20 Mart 2010 Cumartesi

Oltalar Elimizde


Bilen bilir, balık tutmayı seviyorum. Gidiş dönüş yollarında türlü badireler atlatsam da, dizime kadar çamura batsam da, şakır şakır yağan yağmur dört saat tepemden geçse de, her hafta cumadan başlıyorum "pazara hava güzel olsa bari" diye dualar etmeye.

En sık sorulan soru; çıkan balık yeniyor mu? "Yemişim balığını" diyip kısa kesmek istesem de, el mecbur uzun uzun anlatıyorum: "Maksat balık yemek olsa, pazarda markette kasa kasa var. Bizim gayemiz, haftanın bir günü de olsa dört duvar içine kısmayalım. Gözümüz yeşil görsün, kulağımız su sesi duysun, ciğerimize oksijen, zihnimize muhabbet girsin" diye. Tuttuğumuz balıkları geri salıp geliyoruz zaten :)

Suda yüzen olta mantarının, yeryüzündeki en etkili narkotik olduğunu düşünüyorum. Daha doğrusu o mantara bakarken hiçbir şey düşünemiyorum da, durumu sonradan bu şekilde yorumuyorum. Ha tıkladı, ha yemi aldı, ha dibe batırdı derken hiçbir şey düşünemez oluyorum. Zaten istediğim de bu ya. Kafa geçici de olsa, 90'lık RAKS boş kaset gibi oluyor.

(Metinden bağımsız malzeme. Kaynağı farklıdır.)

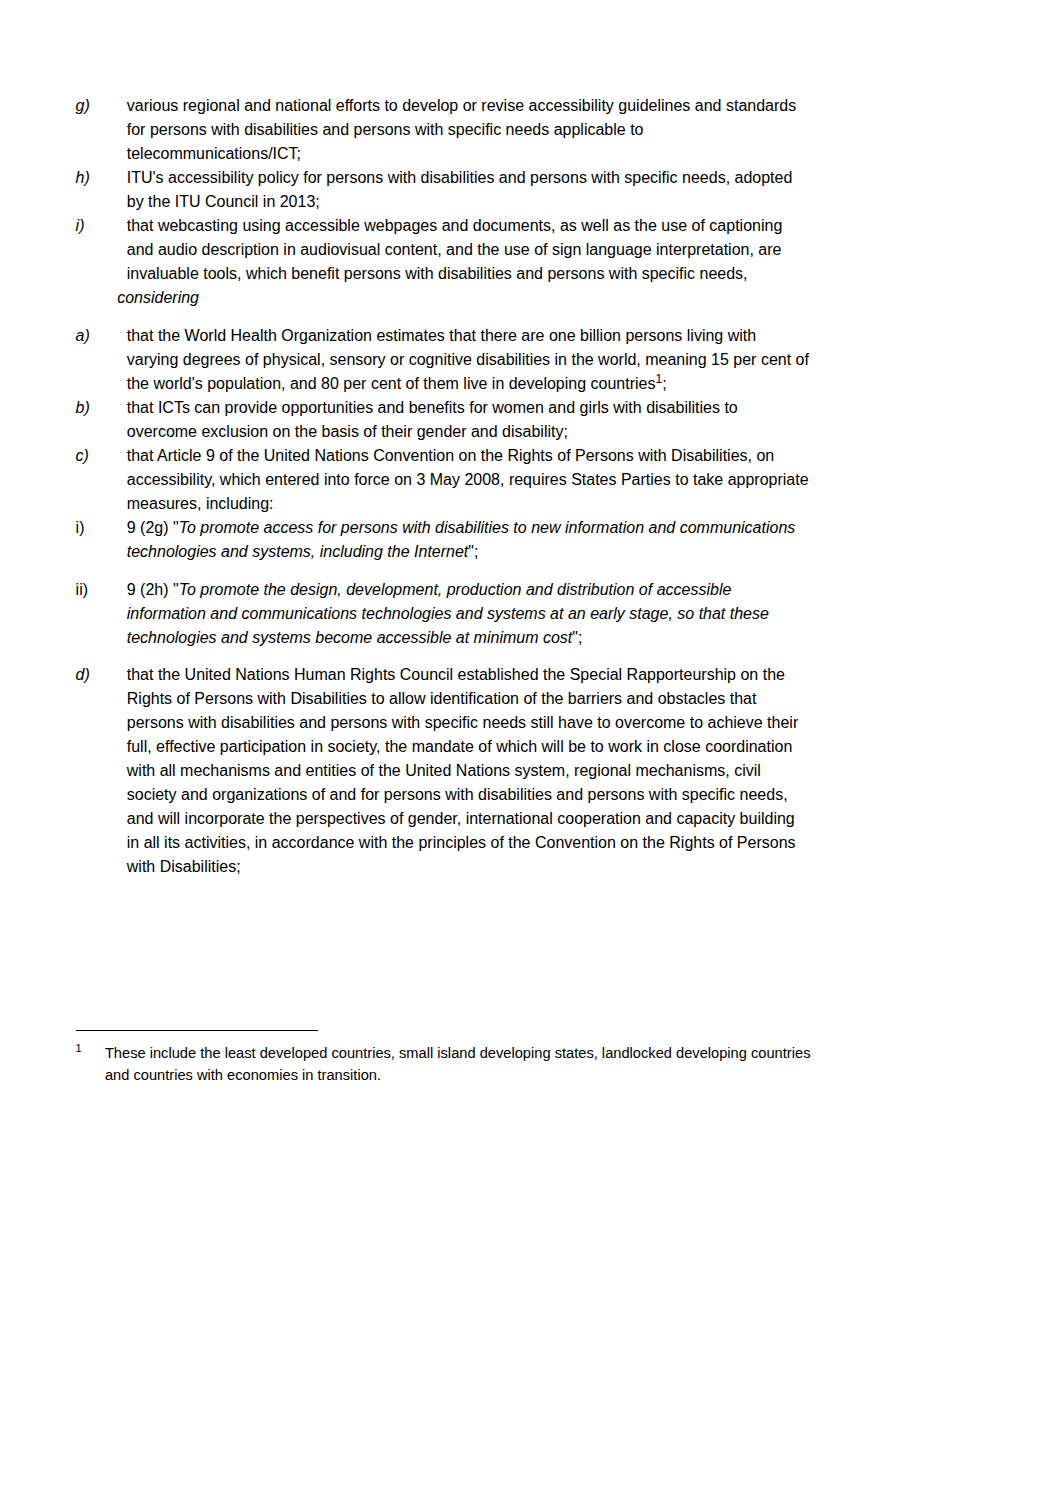g) various regional and national efforts to develop or revise accessibility guidelines and standards for persons with disabilities and persons with specific needs applicable to telecommunications/ICT;
h) ITU's accessibility policy for persons with disabilities and persons with specific needs, adopted by the ITU Council in 2013;
i) that webcasting using accessible webpages and documents, as well as the use of captioning and audio description in audiovisual content, and the use of sign language interpretation, are invaluable tools, which benefit persons with disabilities and persons with specific needs,
considering
a) that the World Health Organization estimates that there are one billion persons living with varying degrees of physical, sensory or cognitive disabilities in the world, meaning 15 per cent of the world's population, and 80 per cent of them live in developing countries1;
b) that ICTs can provide opportunities and benefits for women and girls with disabilities to overcome exclusion on the basis of their gender and disability;
c) that Article 9 of the United Nations Convention on the Rights of Persons with Disabilities, on accessibility, which entered into force on 3 May 2008, requires States Parties to take appropriate measures, including:
i) 9 (2g) "To promote access for persons with disabilities to new information and communications technologies and systems, including the Internet";
ii) 9 (2h) "To promote the design, development, production and distribution of accessible information and communications technologies and systems at an early stage, so that these technologies and systems become accessible at minimum cost";
d) that the United Nations Human Rights Council established the Special Rapporteurship on the Rights of Persons with Disabilities to allow identification of the barriers and obstacles that persons with disabilities and persons with specific needs still have to overcome to achieve their full, effective participation in society, the mandate of which will be to work in close coordination with all mechanisms and entities of the United Nations system, regional mechanisms, civil society and organizations of and for persons with disabilities and persons with specific needs, and will incorporate the perspectives of gender, international cooperation and capacity building in all its activities, in accordance with the principles of the Convention on the Rights of Persons with Disabilities;
1 These include the least developed countries, small island developing states, landlocked developing countries and countries with economies in transition.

Meteorolojiye göre, yarın sürprize mahal yok. Hayat başka bir sürpriz yapmazsa, gayrıresmi olarak kapamadığımız av sezonunu yarın resmen açıyoruz. Bugünden alışverişimi yaptım. Yeni olta, yeni misina, mantarlar, iğneler hepsi tekmil hale geldi. Balık avında yeni uğurdur derler. Öyle umayım ben de.

Ne denir? Vira Bismillah :)

4 Mart 2010 Perşembe

Geri Yükleme Noktası

Yeni sayfa, yeni sayfa derken...
Kaldığım yerde araya ayraç koymayı unutuyorum ben.

Nerede kaldığını unutup her seferinde başa dön, her seferinde bir daha oku. Okuduğum kısımdan aklımda hiçbirşey kalmamış olacak ki, her seferinde biraz daha geriden alıyorum hatırlayabilmek için.

Yeminle iş değil!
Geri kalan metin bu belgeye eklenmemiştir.